We’ve done all kinds of other fun things recently . . . we went and played soccer with students at the local primary school (well, everyone else played soccer . . . I ended up playing lion-chases-gazelles with about 40 of the kids. I was the lion. Shrieking, laughing, and roaring are the same in every language!), and we also worked at a mobile health clinic in Loitokitok. I gave out dewormers and sat with a volunteer doctor while he diagnosed and wrote prescriptions for patients – his name is Joseph, and he lives in Obama’s grandparents’ village. When Obama visited Kenya as a senator, he came to that village to speak about corruption, and all the villagers (including Joseph) were skeptical of him because they knew him as the little mzungu who used to walk behind his grandmother to the market carrying a sack of vegetables . . . and now he is the Mzungu-In-Chief! Joseph also taught me some tricks for riling up the lions in Tsavo, which I may or may not be using. I was proud that we were able to help out the clinic at all . . . it’s a wonderful institution; it travels around to rural areas in Kenya and gives out free vitamins, dewormers, and other medication, tests children for malnourishment (and gives out food supplements if necessary), and keeps tabs on AIDS in the area. It was well-run and altogether inspiring, and I haven’t read up on political news in the US recently, but if DC is still stuck on the health care bill I think they should hang out in the mobile clinic for a day to get their senses of purpose rejuvenated.

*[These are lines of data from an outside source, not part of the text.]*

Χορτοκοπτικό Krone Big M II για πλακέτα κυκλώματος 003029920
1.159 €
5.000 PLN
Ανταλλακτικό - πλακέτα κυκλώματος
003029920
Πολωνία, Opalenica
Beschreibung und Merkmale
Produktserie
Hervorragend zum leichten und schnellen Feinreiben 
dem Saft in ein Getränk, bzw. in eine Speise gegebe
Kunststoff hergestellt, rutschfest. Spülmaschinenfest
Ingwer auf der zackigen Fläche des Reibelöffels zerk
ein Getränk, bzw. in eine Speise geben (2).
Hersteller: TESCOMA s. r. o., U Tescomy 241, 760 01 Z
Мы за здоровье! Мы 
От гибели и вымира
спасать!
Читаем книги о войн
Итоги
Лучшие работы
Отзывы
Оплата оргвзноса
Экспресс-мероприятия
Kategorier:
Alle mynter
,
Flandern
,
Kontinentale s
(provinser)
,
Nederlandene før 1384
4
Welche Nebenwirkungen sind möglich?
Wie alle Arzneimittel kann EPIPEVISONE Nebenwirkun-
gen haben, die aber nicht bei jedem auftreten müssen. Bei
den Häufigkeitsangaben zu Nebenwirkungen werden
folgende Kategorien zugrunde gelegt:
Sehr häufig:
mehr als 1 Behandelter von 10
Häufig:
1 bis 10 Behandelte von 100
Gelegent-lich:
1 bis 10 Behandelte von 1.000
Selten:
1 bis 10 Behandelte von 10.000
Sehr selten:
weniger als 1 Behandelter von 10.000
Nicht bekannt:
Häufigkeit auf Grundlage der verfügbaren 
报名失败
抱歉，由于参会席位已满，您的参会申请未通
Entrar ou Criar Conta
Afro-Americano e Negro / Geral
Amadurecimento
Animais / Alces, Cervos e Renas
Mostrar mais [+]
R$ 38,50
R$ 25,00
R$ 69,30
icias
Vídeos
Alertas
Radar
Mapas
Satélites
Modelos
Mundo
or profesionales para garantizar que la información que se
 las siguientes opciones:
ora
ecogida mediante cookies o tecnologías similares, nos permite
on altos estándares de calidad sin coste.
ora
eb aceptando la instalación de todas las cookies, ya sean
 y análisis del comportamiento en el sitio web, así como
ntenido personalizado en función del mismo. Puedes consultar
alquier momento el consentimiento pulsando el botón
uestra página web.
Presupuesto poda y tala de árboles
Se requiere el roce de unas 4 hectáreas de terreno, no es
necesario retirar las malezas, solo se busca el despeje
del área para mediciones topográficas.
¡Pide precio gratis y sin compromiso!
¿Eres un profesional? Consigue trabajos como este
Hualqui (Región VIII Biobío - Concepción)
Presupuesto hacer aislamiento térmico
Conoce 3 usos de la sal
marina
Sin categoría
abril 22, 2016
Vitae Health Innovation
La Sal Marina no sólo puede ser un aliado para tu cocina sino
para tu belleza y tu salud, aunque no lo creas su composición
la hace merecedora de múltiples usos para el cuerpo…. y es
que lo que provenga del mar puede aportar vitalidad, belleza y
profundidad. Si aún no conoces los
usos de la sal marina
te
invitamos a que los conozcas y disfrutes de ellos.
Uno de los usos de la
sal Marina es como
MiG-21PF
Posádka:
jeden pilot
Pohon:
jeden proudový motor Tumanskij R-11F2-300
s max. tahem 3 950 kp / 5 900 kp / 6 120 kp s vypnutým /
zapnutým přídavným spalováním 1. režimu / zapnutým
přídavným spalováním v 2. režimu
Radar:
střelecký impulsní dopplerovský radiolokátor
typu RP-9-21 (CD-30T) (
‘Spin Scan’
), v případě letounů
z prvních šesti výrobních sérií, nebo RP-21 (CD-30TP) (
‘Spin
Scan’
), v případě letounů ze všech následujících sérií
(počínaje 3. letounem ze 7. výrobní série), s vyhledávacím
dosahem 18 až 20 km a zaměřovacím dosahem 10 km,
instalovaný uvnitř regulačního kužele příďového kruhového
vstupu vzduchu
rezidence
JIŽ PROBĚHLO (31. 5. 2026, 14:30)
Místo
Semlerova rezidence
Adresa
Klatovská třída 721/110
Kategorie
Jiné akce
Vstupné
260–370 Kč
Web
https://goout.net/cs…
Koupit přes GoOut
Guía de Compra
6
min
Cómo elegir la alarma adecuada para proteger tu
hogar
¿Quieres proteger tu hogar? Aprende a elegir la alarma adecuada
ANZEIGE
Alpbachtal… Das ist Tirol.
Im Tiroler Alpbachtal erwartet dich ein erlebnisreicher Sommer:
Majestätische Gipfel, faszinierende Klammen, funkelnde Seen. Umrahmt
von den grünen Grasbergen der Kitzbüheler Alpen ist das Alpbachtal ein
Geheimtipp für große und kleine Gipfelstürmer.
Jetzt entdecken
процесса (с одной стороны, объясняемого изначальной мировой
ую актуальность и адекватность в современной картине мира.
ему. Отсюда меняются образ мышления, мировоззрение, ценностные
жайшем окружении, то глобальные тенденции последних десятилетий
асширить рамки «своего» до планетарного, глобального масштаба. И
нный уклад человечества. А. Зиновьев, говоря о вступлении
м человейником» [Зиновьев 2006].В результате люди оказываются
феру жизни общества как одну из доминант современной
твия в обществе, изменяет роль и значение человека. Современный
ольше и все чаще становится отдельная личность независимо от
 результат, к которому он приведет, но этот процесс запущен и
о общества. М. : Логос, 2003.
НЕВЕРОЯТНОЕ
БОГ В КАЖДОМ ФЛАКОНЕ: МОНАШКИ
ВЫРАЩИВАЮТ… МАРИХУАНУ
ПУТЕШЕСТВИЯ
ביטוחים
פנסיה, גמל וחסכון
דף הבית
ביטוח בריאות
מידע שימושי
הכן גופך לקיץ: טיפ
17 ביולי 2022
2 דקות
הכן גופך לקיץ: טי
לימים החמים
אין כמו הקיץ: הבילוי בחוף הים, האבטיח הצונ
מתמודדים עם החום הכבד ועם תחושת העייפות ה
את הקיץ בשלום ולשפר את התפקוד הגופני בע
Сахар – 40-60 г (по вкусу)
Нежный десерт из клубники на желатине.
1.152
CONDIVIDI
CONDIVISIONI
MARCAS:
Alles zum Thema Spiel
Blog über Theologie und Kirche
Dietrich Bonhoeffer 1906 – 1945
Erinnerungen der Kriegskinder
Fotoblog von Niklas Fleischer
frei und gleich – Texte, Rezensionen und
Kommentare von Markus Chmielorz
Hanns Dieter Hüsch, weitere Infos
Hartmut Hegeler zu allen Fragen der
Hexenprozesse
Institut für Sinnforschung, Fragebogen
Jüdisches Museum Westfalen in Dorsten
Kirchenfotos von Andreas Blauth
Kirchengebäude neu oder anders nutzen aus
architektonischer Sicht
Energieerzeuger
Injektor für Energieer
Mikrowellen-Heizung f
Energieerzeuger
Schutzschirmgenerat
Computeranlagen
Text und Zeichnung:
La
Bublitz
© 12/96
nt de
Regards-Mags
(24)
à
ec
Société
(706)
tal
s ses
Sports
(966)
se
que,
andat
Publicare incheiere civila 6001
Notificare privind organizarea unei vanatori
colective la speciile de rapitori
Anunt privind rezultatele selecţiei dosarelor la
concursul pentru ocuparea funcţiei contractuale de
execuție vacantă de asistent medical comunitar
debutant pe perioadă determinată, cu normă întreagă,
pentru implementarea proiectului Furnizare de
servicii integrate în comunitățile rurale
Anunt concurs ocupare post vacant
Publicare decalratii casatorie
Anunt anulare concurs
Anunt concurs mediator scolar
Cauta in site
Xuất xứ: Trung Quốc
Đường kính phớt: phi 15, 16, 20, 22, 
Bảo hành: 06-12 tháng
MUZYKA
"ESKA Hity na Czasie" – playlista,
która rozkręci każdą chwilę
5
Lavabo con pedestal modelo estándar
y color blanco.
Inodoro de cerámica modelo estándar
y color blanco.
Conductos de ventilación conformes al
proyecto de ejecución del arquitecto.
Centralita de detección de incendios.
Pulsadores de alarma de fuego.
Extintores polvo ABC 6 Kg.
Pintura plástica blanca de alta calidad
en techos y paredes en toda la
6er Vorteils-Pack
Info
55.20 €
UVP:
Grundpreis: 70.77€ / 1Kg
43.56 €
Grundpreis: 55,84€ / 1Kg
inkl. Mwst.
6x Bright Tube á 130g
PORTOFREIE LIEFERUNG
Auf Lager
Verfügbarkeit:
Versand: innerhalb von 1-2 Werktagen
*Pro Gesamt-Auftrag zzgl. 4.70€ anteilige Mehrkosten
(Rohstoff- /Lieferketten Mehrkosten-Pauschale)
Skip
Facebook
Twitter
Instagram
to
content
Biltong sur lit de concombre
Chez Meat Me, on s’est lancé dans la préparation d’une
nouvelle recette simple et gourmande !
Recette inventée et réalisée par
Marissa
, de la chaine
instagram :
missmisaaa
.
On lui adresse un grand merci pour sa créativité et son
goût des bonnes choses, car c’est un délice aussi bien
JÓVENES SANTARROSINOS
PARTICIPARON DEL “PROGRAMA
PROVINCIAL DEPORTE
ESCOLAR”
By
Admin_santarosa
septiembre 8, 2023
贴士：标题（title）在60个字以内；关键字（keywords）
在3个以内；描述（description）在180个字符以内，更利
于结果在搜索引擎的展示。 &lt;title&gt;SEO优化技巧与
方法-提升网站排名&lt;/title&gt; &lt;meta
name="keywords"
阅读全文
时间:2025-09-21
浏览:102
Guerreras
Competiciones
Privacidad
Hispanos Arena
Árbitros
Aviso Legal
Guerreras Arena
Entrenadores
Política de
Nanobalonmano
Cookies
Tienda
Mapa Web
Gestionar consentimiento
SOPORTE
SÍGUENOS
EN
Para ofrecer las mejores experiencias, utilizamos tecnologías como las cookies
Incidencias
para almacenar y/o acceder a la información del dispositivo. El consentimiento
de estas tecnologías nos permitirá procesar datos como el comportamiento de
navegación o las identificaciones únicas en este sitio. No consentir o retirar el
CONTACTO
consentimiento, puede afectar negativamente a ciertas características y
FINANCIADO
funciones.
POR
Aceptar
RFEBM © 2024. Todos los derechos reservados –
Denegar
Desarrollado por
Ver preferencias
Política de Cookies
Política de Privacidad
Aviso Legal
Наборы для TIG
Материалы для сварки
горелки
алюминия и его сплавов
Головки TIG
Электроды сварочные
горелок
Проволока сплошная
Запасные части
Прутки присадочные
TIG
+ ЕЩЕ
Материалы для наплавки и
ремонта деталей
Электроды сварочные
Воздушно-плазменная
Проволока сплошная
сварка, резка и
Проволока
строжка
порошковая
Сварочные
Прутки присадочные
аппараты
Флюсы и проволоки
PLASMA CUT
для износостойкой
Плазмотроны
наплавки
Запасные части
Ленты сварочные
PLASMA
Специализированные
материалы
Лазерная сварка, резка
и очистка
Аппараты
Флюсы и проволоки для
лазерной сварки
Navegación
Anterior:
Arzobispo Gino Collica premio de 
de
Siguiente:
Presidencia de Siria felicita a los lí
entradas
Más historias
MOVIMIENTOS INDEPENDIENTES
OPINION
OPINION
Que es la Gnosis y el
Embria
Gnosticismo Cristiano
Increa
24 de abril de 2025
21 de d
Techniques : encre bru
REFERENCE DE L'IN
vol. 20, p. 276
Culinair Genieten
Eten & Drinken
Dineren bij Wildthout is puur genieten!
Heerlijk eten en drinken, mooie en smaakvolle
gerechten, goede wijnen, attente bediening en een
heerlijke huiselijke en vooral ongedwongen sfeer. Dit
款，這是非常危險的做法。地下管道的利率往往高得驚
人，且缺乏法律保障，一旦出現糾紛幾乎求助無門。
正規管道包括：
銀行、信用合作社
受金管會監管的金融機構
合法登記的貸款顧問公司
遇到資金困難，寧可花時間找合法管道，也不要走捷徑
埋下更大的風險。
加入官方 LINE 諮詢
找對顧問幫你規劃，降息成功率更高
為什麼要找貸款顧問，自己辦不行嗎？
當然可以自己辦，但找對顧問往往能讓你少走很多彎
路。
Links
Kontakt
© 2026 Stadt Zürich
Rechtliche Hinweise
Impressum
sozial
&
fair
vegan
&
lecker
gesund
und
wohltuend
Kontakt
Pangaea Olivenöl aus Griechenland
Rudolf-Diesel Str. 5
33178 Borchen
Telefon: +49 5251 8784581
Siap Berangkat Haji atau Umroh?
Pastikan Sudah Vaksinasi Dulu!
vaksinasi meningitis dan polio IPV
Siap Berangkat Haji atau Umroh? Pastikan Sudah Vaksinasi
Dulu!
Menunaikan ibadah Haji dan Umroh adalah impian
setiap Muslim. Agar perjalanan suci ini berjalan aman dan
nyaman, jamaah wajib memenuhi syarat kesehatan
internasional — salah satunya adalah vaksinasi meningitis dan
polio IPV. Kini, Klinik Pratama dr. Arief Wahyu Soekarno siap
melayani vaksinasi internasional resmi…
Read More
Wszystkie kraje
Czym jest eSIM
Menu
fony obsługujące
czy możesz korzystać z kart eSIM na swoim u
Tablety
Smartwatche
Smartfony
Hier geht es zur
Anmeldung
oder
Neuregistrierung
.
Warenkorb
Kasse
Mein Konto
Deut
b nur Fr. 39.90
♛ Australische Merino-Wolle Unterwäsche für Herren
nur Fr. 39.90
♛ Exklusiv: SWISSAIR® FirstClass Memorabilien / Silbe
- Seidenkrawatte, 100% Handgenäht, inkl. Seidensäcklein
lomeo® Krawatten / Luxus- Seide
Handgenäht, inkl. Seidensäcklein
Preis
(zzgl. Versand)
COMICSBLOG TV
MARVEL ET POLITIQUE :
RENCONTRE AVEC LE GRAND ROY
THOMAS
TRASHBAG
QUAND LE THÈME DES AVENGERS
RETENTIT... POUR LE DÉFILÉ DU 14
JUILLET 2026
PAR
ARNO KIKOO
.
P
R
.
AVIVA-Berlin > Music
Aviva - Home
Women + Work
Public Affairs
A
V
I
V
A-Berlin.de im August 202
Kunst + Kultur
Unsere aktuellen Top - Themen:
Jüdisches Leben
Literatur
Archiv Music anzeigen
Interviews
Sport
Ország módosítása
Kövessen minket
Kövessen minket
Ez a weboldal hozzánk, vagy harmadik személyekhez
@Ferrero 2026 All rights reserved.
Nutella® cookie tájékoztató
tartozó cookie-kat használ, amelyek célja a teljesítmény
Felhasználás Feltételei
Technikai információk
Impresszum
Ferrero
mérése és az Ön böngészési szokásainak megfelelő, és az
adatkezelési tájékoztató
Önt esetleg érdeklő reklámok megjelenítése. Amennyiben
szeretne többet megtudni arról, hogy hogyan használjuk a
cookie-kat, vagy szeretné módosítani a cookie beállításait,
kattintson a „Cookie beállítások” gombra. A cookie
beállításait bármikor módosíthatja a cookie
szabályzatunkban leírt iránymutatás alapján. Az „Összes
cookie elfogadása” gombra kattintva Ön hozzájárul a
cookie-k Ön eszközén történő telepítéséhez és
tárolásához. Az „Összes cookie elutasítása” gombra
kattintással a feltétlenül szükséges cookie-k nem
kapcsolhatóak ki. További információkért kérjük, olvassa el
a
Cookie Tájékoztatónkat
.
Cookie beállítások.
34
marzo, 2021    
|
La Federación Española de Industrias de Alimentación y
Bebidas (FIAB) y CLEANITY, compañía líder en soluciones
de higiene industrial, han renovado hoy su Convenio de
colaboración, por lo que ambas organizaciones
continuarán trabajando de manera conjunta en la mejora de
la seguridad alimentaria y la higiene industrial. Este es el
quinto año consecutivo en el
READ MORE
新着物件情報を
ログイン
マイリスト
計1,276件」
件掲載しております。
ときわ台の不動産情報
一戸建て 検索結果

As I mentioned earlier, on Saturday, we’re going to Tsavo National Park for expedition, which lasts five nights and involves camping and hiking and field lectures and campfires and all kinds of other stuff that, although my time here is way too short to wish away, means we’re all counting the days until we head out (only two more now). So this is my last blog for a bit, but I’ll have a bajillion stories when I get back, and possibly fewer limbs, but hopefully not.

p.s. thanks for the comments and e-mails everybody! it is nice to hear from you all.

p.p.s. I have a lot of good animal stories from our our trips to Amboseli, but I think I’m going to wait to post about them until I get to Tanzania and can also (hopefully) put up some pictures. But they are pretty cool, I promise.